■ **CONSEGNA SCRITTA A**: Ricopia senza modifiche le righe dei record, dalla riga che contiene "catalogue / barcode: US 1508194" fino all'ultima riga dei record, entrambe incluse.

■ **ESTRATTO DI ORIGINE**:
* * * *

L’attrice ha declamato il testo scritto da Stefano Bartezzaghi che dimostra come la lingua italiana nasconda in sé il germe del maschilismo
Una cerimonia dei David all’insegna delle donne. Al Viminale da Mattarella e sul red carpet, tutti con le spille di Dissenso Comune, disegnate da Alba Rohrwacher. Poi, l’apertura con lo stupendo monologo di Paola Cortellesi che ha recitato il monologo scritto, da un uomo, Stefano Bartezzaghi a dimostrazione che la lingua italiana, effettivamente, nasconde in sé il germe del maschilismo. “Ho qui un piccolo elenco di parole preziose. È impressionante vedere come nella nostra lingua, alcuni termini che hanno il loro legittimo significato, alcuni termini, declinati al femminile, assumono immediatamente un altro senso. Diventano un luogo comune un po’ equivoco, che poi, a guardar bene è sempre lo stesso. Un cortigiano: un uomo che vive a corte; una cortigiana: una mignotta (…). Un uomo di strada: un uomo del popolo. Una donna di strada: una mignotta”. Sono solo parole, ma la discriminazione nei confronti delle donne parte proprio da qui. “Io che sono donna le sento da tutta una vita e non me sono mai accorta. Sono soltanto parole, certo, però se fossero la traduzione dei pensieri allora sarebbe grave, sarebbe proprio un incubo“.

* * * *

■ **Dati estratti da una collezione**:
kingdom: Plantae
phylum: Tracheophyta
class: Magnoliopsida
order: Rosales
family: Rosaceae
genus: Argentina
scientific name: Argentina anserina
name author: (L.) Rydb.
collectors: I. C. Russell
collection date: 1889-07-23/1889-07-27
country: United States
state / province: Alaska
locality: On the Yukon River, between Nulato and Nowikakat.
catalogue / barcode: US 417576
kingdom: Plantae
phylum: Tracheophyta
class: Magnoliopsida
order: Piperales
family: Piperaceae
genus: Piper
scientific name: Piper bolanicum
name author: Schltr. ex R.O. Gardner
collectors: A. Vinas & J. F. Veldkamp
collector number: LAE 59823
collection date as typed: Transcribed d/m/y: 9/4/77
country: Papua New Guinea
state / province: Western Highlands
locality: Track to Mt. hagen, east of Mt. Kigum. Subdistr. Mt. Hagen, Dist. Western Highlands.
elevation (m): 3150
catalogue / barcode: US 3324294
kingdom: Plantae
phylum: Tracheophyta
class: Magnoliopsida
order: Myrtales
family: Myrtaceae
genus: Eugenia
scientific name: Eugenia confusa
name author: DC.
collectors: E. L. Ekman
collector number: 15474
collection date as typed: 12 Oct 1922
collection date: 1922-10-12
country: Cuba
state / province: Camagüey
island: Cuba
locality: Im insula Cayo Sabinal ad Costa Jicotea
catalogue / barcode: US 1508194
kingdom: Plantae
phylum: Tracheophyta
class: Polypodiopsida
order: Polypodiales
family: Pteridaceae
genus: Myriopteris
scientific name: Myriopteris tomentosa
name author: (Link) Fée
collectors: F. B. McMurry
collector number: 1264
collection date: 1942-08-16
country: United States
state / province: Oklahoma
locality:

* * * *

■ **CONSEGNA SCRITTA B**: Traduci in inglese questa frase dell'estratto sul monologo di Paola Cortellesi: "Sono solo parole, ma la discriminazione nei confronti delle donne parte proprio da qui."

■ **RISPOSTA SCRITTA A**:
catalogue / barcode: US 1508194
kingdom: Plantae
phylum: Tracheophyta
class: Polypodiopsida
order: Polypodiales
family: Pteridaceae
genus: Myriopteris
scientific name: Myriopteris tomentosa
name author: (Link) Fée
collectors: F. B. McMurry
collector number: 1264
collection date: 1942-08-16
country: United States
state / province: Oklahoma
locality:

■ **RISPOSTA SCRITTA B**: They are only words, but discrimination against women starts right here.